Thursday, August 2, 2012

What is a CT?

Computed Tomography, called CT or CAT scanning is an x-ray system that produces detailed cross-sectional images of the head, spine, chest, pelvis, abdomen and other areas of the body. CT images show organs of interest at selected levels of the body. CT scanning is not recommended for pregnant women unless medically necessary because of potential risk to the baby.

The CT scanner is like a large donut-shaped x-ray machine with a hole, or short tunnel, in the center. You will lie on a narrow examination table that slowly move into and out of this tunnel. It rotating around you, the x-ray tube and electronic x-ray detectors are located opposite each other in a ring, called a gantry. The computer workstation that processes the imaging information is located in a separate control room, where the radiographer operates the scanner and monitors the examination. The radiographer will still be able to communicate with the patient, and vice-versa, through an intercom.

A CT scan is not painful but lying still on the table during the procedure may be a little uncomfort. During the scan, the x-ray machine may make soft buzzing, clicking and whirring sounds. All Diagnostic CT exams last from fifteen to forty-five minutes, depending on the extent of the study being performed.

A CT Scanner

CT and MRI are very different and used for different needs and reasons; both are valuable and both have specific applications; they are not interchangeable and one is not a better test than the other for all things.
CT scanning is useful to get a very detailed 3-D image of certain parts of the body, such as soft tissues, the pelvis, blood vessels, the lungs, the brain, abdomen, and bones.

It is often the preferred method of diagnosing many cancers, such as liver, lung, and pancreatic cancers.
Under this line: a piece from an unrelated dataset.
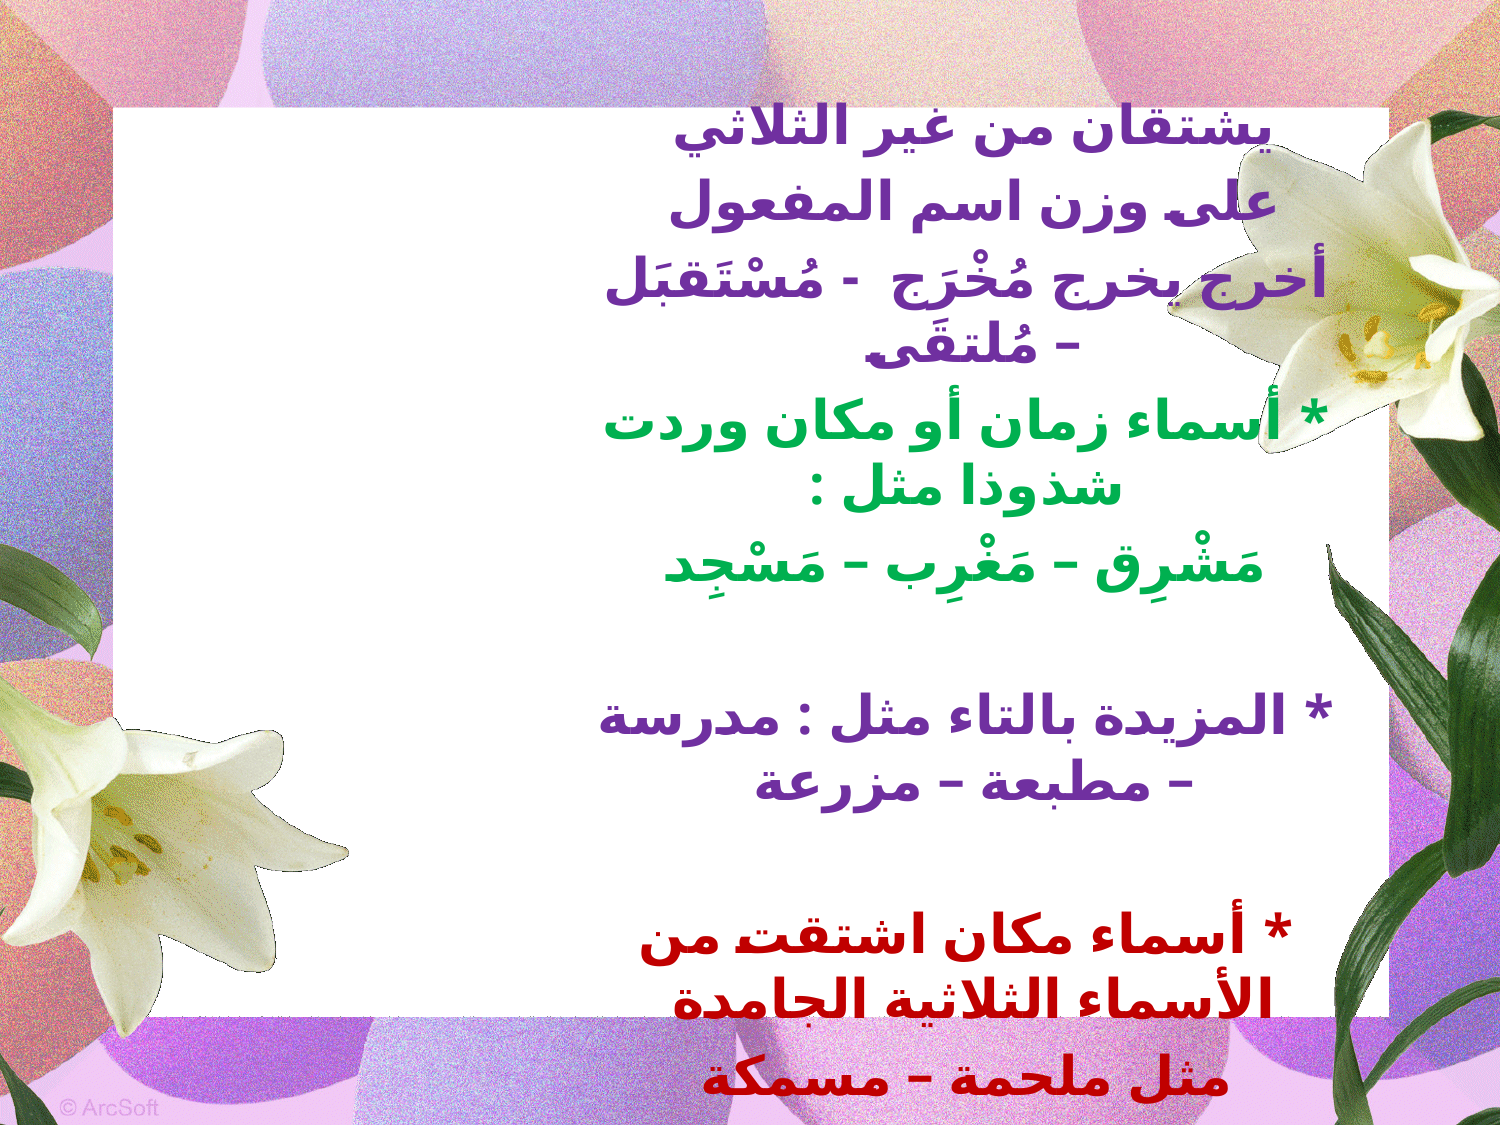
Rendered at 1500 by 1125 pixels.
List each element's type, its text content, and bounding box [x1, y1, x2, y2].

picture [0, 0, 1500, 1125]
subtitle يشتقان من غير الثلاثي على وزن اسم المفعول أخرج يخرج مُخْرَج - مُسْتَقبَل – مُلتقَى * أسماء زمان أو مكان وردت شذوذا مثل : مَشْرِق – مَغْرِب – مَسْجِد * المزيدة بالتاء مثل : مدرسة – مطبعة – مزرعة * أسماء مكان اشتقت من الأسماء الثلاثية الجامدة مثل ملحمة – مسمكة [574, 82, 1360, 1125]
The image allows a doctor to confirm the presence of a tumor. The tumor's size can be measured, plus its exact location, as well as to determine how much the tumor has affected nearby tissue.

A scan of the head can provide the doctor with important information about the brain (whether there is any bleeding, swelling of the arteries, or tumors).

A CT scan will tell the doctor whether the patient has a tumor in his/her abdomen, and whether any internal organs in that area are swollen or inflamed. It will reveal whether there are lacerations of the spleen, kidneys or liver.

As a CT scan can detect abnormal tissue it is a useful device for planning areas for radiotherapy and biopsies.

A CT scan can also provide valuable data on the patient's vascular condition. Vascular refers to blood flow. Many vascular conditions can lead to stroke, kidney failure, and even death. It can help a doctor asses bone diseases, bone density, and the state of the patient's spine.

A CT scan can reveal vital data about injuries to the patient's hands, feet and other skeletal structures - even small bones can be seen clearly, as well as their surrounding tissue.

Advantages of CT:
1) CT is very good for imaging bone structures.
2) Some patients who have received certain types of surgical clips, metallic fragments, cardiac monitors or pacemakers cannot receive an MRI.
3) The time taken for total testing is shorter in CT than for MRI.
4) MRI cannot be done in patients who are claustrophobic as the patient has to remain inside the noisy machine for about 20-45 minutes
5) It is more economical than an MRI, the cost of an MRI scan tends to be higher than for a CT scan.
6) Patient might option for CT is if they have metal implants in their body, since these often mean that an MRI is impossible.